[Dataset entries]
########
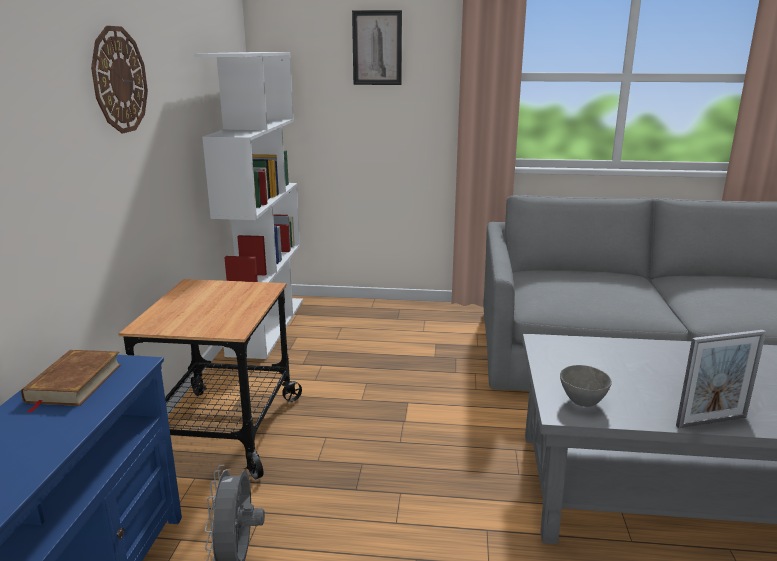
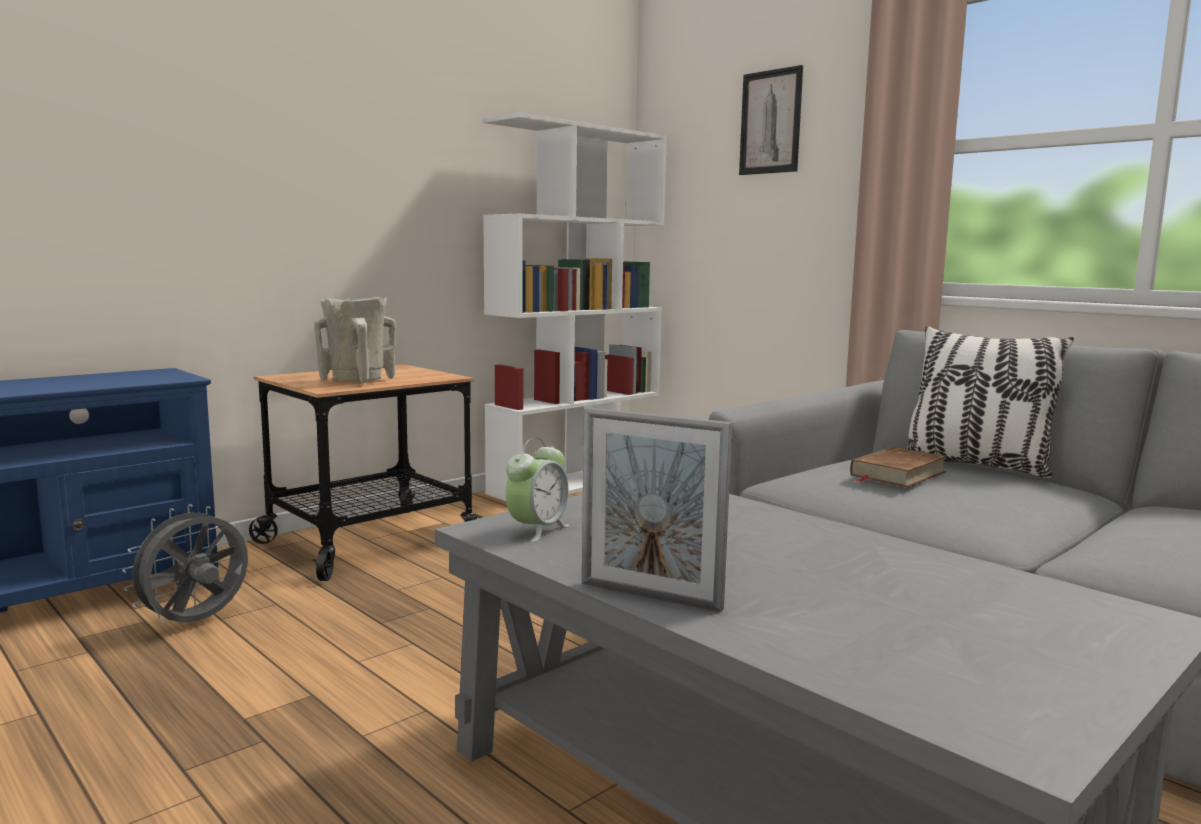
camera: 40 degrees right, 10 degrees down
(74, 383) = (120, 377): brown book -> brown book (897, 473)
(119, 80) = (336, 125): wall clock -> none
(221, 312) = (357, 380): none -> beige vase
(581, 401) = (537, 530): grey bowl -> alarm clock
(585, 272) = (975, 466): none -> pillow

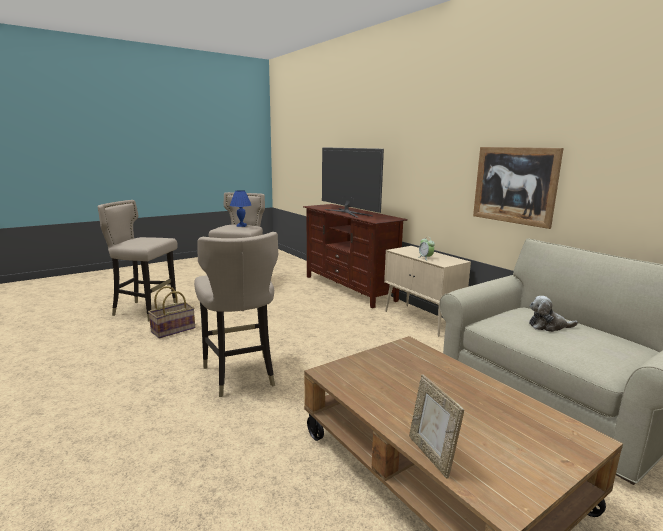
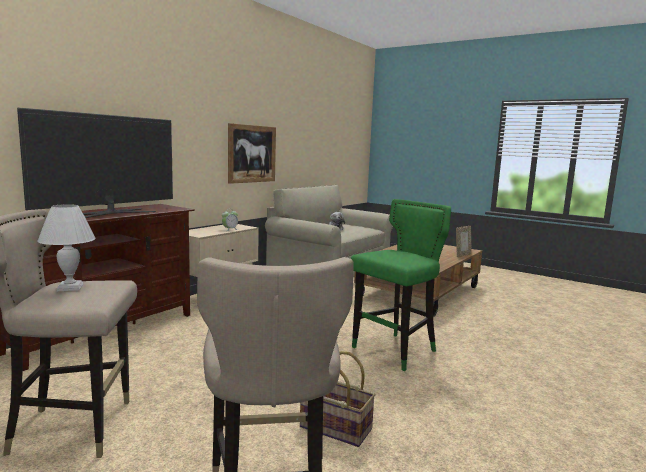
camera: 110 degrees left, 5 degrees down
(240, 374) = (395, 351): beige stool -> green stool
(241, 226) = (71, 287): blue table lamp -> white table lamp

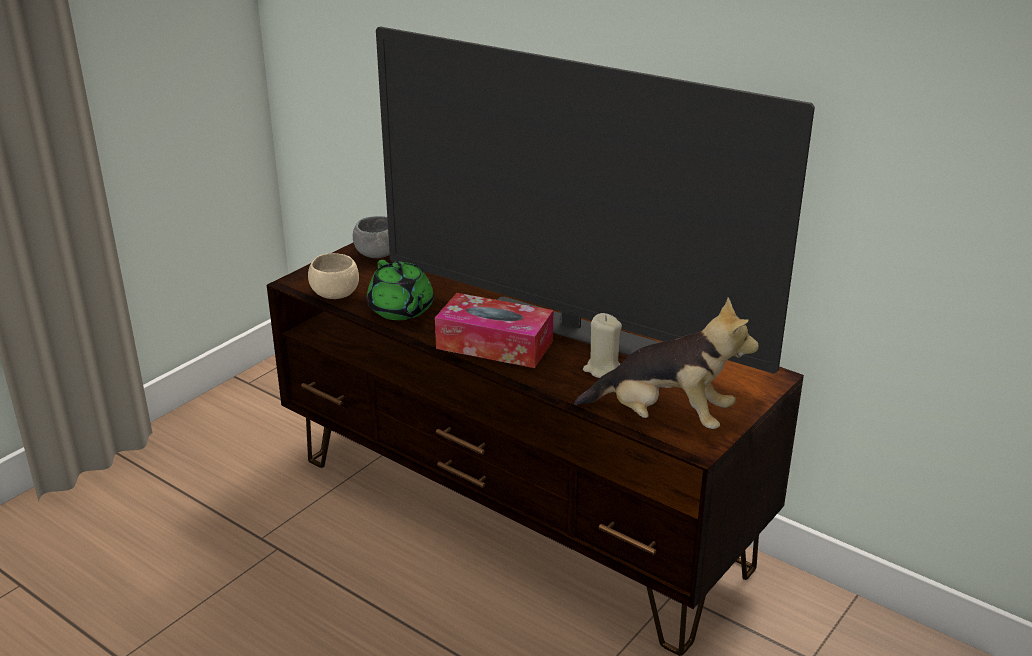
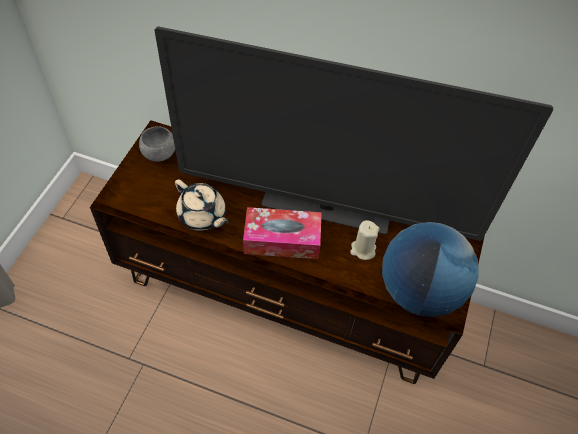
camera: 20 degrees left, 25 degrees up
(335, 294) = (146, 208): beige bowl -> none
(401, 310) = (202, 216): green teapot -> beige teapot
(664, 418) = (419, 291): plush toy -> globe

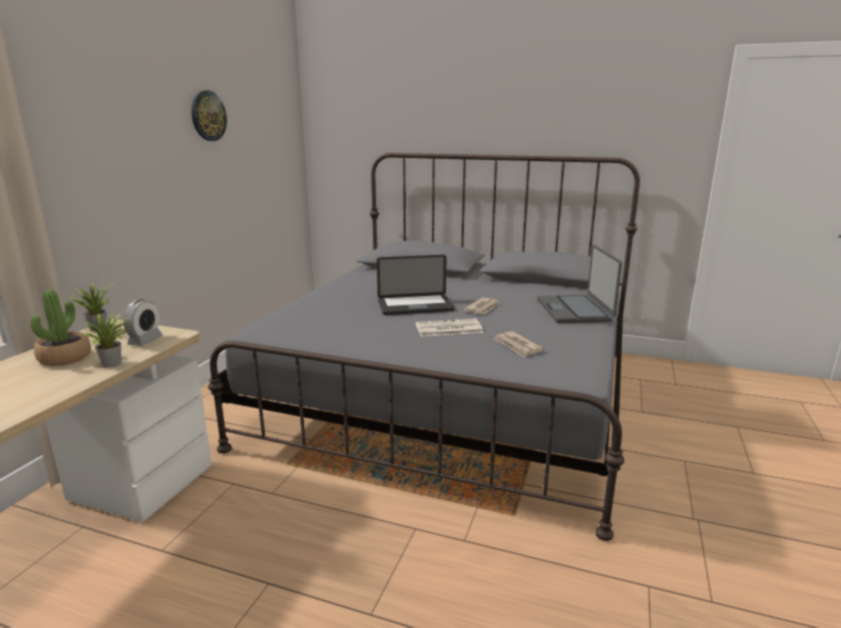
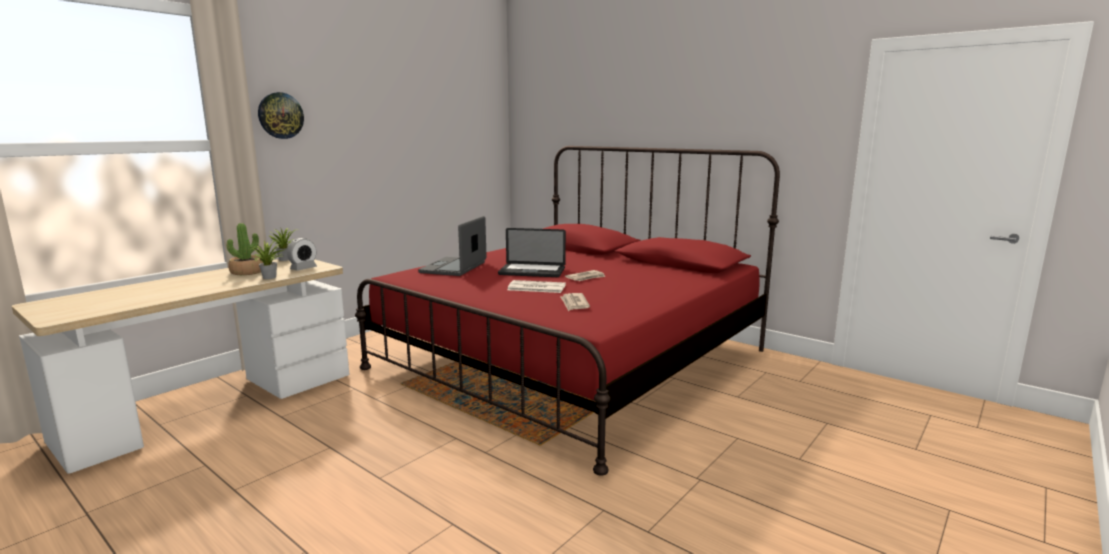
camera: 20 degrees right, 5 degrees down
(208, 116) = (408, 113): wall clock -> wall clock (280, 115)
(452, 395) = (571, 359): grey bed -> red bed
(574, 310) = (666, 286): laptop -> laptop (454, 268)

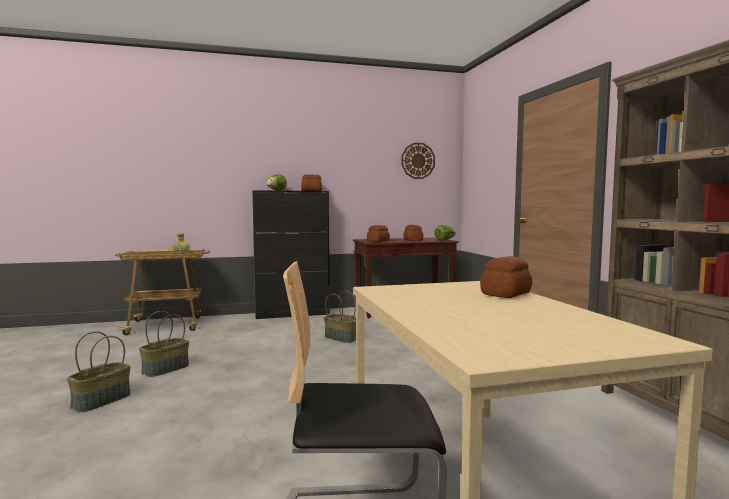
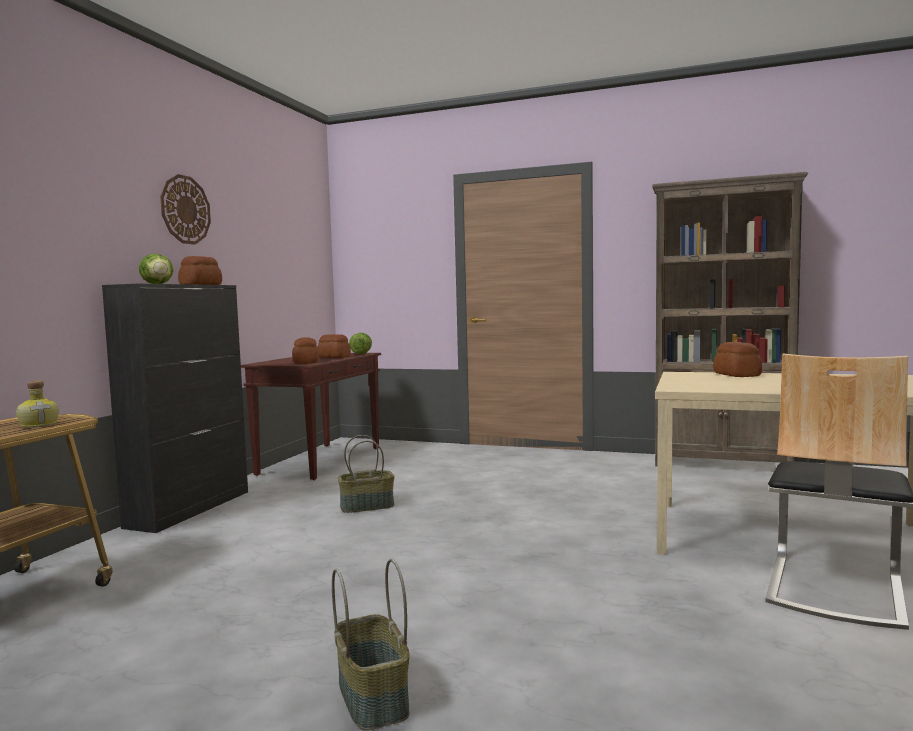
camera: 55 degrees left, 0 degrees up
(165, 369) = (296, 629): basket -> none
(418, 161) = (296, 242): wall clock -> wall clock (185, 210)

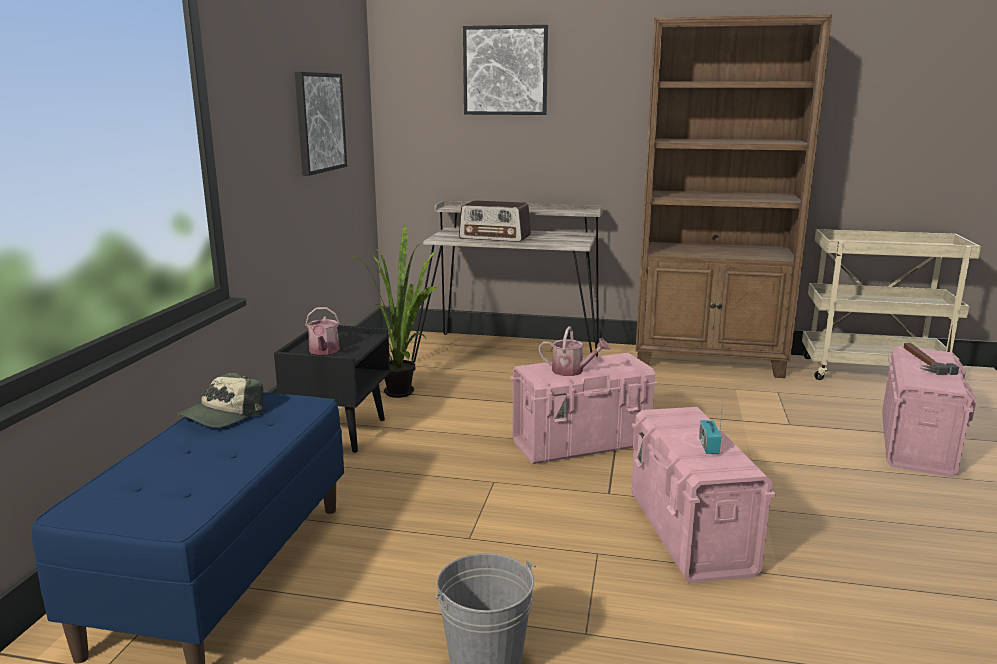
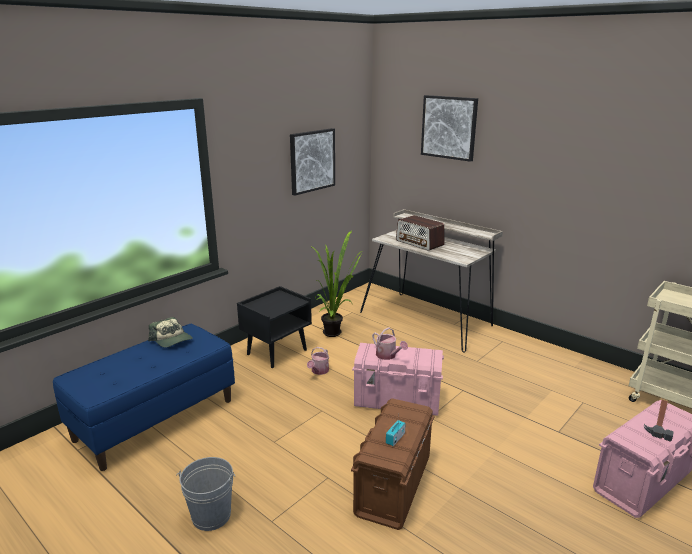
camera: 30 degrees right, 5 degrees up
(222, 415) = (172, 340): cap -> cap turned 105 degrees counterclockwise
(324, 351) = (264, 307): watering can -> watering can (319, 371)
(690, 533) = (393, 486): pink storage box -> brown storage box
(709, 362) = (559, 362): brown bookcase -> none

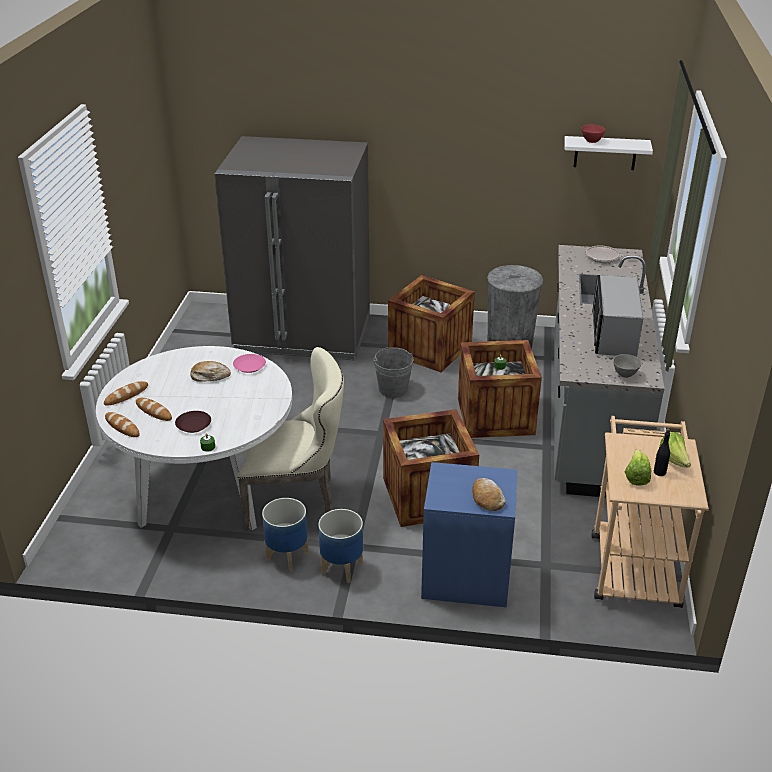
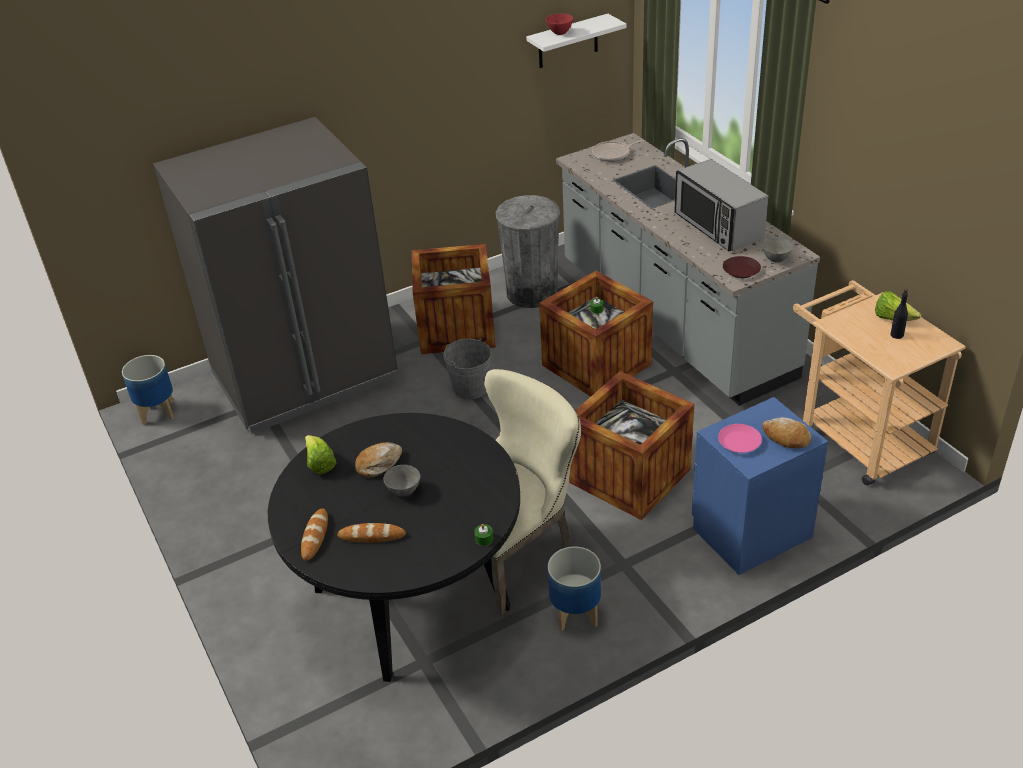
camera: 35 degrees left, 5 degrees up
(122, 427) = (361, 572): bread -> none
(193, 425) = (435, 525): brown plate -> brown plate (741, 271)
(202, 398) = (404, 491): none -> grey bowl
(207, 490) = (411, 599): white dining table -> black dining table
(249, 366) = (406, 431): pink plate -> pink plate (739, 442)
(342, 567) = (638, 592): planter -> planter (158, 412)
(636, 477) = (886, 348): lettuce -> lettuce (320, 464)

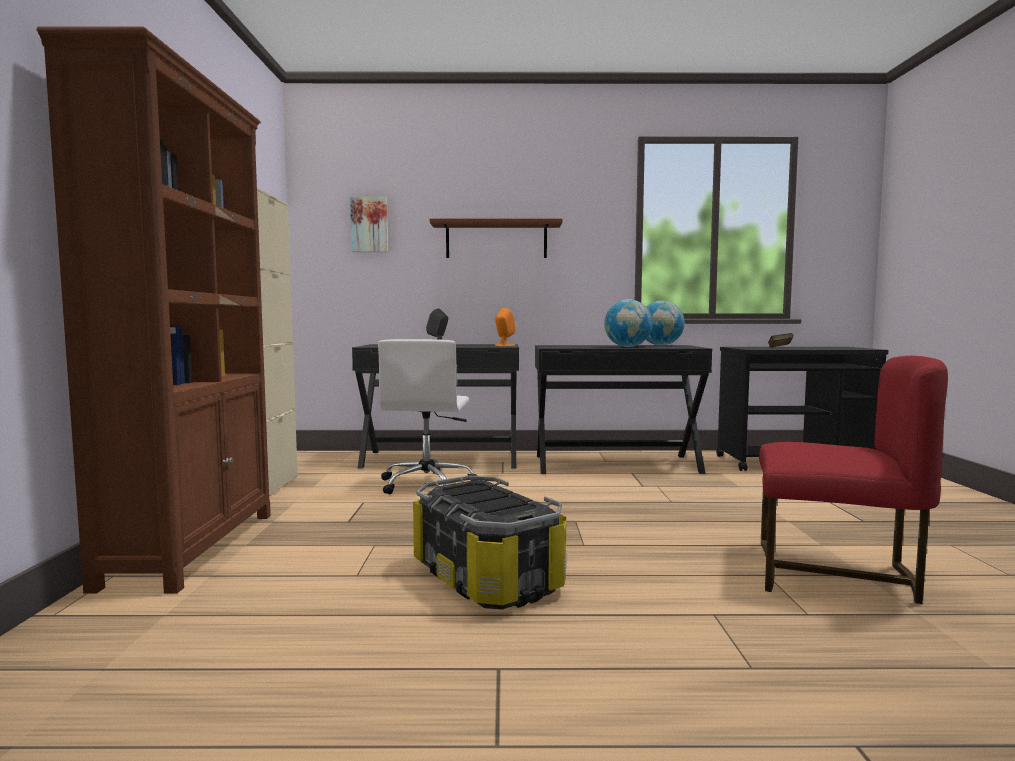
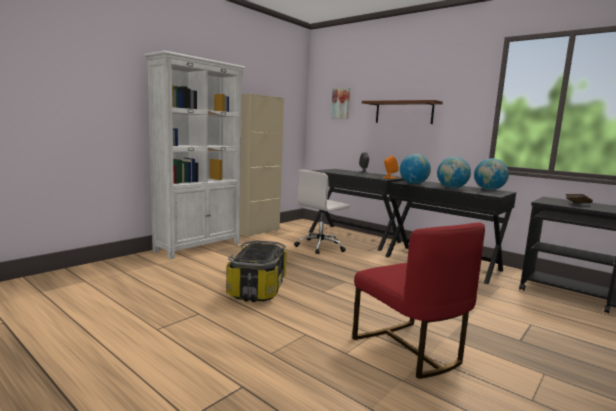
camera: 40 degrees right, 5 degrees up
(193, 547) = (199, 246): brown bookcase -> white bookcase
(570, 347) = (413, 184): none -> globe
########
Description of the task -
Print the data above verbatim from the first line through the line holding "(574, 310) = (666, 286): laptop", leaving every picture out.

Written answer -
camera: 40 degrees right, 10 degrees down
(74, 383) = (120, 377): brown book -> brown book (897, 473)
(119, 80) = (336, 125): wall clock -> none
(221, 312) = (357, 380): none -> beige vase
(581, 401) = (537, 530): grey bowl -> alarm clock
(585, 272) = (975, 466): none -> pillow

camera: 110 degrees left, 5 degrees down
(240, 374) = (395, 351): beige stool -> green stool
(241, 226) = (71, 287): blue table lamp -> white table lamp

camera: 20 degrees left, 25 degrees up
(335, 294) = (146, 208): beige bowl -> none
(401, 310) = (202, 216): green teapot -> beige teapot
(664, 418) = (419, 291): plush toy -> globe

camera: 20 degrees right, 5 degrees down
(208, 116) = (408, 113): wall clock -> wall clock (280, 115)
(452, 395) = (571, 359): grey bed -> red bed
(574, 310) = (666, 286): laptop -> laptop (454, 268)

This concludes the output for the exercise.